“Em-fuh-sahyz” I carefully pronounced. “emphasize..” Fingering the corner of the page I read quietly, “to give emphasis to; lay stress upon.” I reviewed the words until I felt they were imprinted in my mind and turned the page. “Em-puth-thee” I began, but was shaken out of concentration when laughter echoing down the hallway reached me. I rose slightly and craned my neck to peer around the bookshelf and see who was entering the library, the dictionary tossed haphazardly to the side. A pack of familiar boys entered the library, acting out in a manner that the librarian wouldn’t have considered inappropriate, if our school had been able to afford one. I recognized them from my class, and resumed my previous position leaning against the computers. As I flipped through the pages to find my spot, out of the corner of my eye I noticed the boys headed in my direction. They crowded themselves at the row of computers that I had my back to. Raashi, the alpha of the group, was closest to me. He glanced over my shoulder to see what I was so invested in. “You read the dictionary? That’s stupid.” His friends didn’t seem to take notice of his statement, but he laughed anyway. Rolling my eyes, I slammed the book shut, stood up and moved to the other side of the bookshelf. I was used to these childish comments, and I was always advised by adults to turn the other cheek. I was still young though, and it still bothered me. I had wanted to dumb myself down, erode the solid stone of my education just to conform with the rest of my class. I felt guilty that this had made me upset. My parents has worked hard to get where they are and I should have been grateful for all that I had, but it just made the other kids uncomfortable. Once I remember plopping onto the bench near him one day at lunch. He grimaced at my presence and scooted himself away from me, muttering obscenities. It stung like a balloon had popped in my face. I flushed, and pulled my sleeves down my arms as far I could stretch them. I wanted to hide my skin, ashamed of my pigmentation. For a long time, I thought I wasn’t allowed to feel insulted when people judged me by my skin, because other people suffered more than I did. I had been told “You have white privilege, you don’t get to complain.”
One of the nicknames Raashi had given me was ‘white chick’. It started out with him addressing me as such and then it caught on with his extensive friend group. As a third grader this was perplexing. What did the color of my skin say about me? Why does my genetic makeup determine how others perceive me to be? I found it ridiculous that something so far out of my control meant so much. I was expected to behave in a certain manner; when I didn’t act accordingly I was considered outlandish. While I wasn’t snobby, I did fit a few stereotypes pushed onto me. I spoke and still do speak in a manner that society considers ‘proper’. They saw that I came from a good family, had college in my future and presumed I would spend my adult life surrounded by those of similar skin tones.
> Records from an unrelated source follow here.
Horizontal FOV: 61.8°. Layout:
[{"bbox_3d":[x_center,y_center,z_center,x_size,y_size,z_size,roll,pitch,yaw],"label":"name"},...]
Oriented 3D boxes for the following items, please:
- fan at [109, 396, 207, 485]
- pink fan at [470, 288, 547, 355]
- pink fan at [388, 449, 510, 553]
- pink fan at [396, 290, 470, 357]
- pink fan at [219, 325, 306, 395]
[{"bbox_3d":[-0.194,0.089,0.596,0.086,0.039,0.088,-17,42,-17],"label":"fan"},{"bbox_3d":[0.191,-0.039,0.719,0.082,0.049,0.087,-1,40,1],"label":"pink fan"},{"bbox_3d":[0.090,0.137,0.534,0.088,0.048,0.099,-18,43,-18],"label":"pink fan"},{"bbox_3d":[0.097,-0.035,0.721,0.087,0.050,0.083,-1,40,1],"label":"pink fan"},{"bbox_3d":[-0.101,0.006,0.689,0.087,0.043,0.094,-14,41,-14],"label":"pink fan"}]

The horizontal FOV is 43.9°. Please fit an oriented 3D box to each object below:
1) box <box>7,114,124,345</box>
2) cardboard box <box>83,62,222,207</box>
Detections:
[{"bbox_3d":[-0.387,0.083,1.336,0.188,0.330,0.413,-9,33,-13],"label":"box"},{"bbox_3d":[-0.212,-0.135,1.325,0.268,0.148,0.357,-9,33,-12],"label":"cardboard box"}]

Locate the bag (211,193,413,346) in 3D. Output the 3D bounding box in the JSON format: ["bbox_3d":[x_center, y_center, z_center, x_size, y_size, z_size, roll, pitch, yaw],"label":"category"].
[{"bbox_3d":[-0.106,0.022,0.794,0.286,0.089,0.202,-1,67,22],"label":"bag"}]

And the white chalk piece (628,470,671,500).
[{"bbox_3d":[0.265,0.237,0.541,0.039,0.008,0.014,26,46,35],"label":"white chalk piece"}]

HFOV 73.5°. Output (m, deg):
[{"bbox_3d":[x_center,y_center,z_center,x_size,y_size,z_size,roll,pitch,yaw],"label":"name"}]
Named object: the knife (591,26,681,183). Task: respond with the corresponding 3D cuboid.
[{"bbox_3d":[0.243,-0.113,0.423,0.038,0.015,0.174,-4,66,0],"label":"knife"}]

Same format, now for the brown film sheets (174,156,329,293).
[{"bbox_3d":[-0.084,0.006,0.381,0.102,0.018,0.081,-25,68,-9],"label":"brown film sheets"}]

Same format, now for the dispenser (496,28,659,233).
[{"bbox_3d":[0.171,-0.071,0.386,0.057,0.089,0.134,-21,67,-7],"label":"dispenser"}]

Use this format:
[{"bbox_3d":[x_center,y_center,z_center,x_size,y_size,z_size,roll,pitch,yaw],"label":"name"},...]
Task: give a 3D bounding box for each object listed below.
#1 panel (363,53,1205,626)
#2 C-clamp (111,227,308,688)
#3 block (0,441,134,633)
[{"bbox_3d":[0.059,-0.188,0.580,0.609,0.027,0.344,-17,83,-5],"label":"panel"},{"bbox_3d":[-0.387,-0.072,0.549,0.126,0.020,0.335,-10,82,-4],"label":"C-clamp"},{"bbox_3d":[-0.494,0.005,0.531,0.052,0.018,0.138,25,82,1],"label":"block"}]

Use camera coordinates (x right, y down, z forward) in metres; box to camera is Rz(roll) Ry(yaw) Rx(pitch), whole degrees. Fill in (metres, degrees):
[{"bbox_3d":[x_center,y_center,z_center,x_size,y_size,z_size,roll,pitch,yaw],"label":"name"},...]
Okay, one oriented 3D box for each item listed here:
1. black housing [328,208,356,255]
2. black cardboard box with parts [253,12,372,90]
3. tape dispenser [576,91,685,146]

I wore skirts, dresses, cute patterned socks but still played with Hot Wheels. I wasn’t the only one, but my skin made me stand out the most.
It was strange, once I started attending middle school, the ratio of black to white changed drastically. It went from two full classes of darker faces with three pale splotches to a diverse palette. The stereotypes were still there - but they weren’t as prevalent. It was then that I realized buy into notions with literacy based on backrounds. We judge people on physical appearance and speech; Forcing others into a box not glancing past the surface. This quote from an essay called ‘Who is Entitled to Be Heard?’ details more on the subject. “Moreover, without free speech, the “safe spaces” students crave will soon suffocate them. Social movements must evolve or they die. Ideological and even tactical evolution demands willingness to hear out heterodoxy.” It will take more than a small group of individuals to challenge the norms of society. Society doesn't think - the values of the people in power, the influential, affect the way the community thinks. Humans are biased beings, and we perceive people to fit into the stereotypes that we have experienced. Everyone is subjected to these biases, and some are more harmful than others. Racial differences in society can cause these offensive stereotypes, with Caucasian citizens generally being perceived as more intelligent and responsible than African Americans, many who are plagued with falsehoods based on their similarity of skin color the few that fit into these stereotypes. In this society I just happen to pull the ‘lucky’ straw.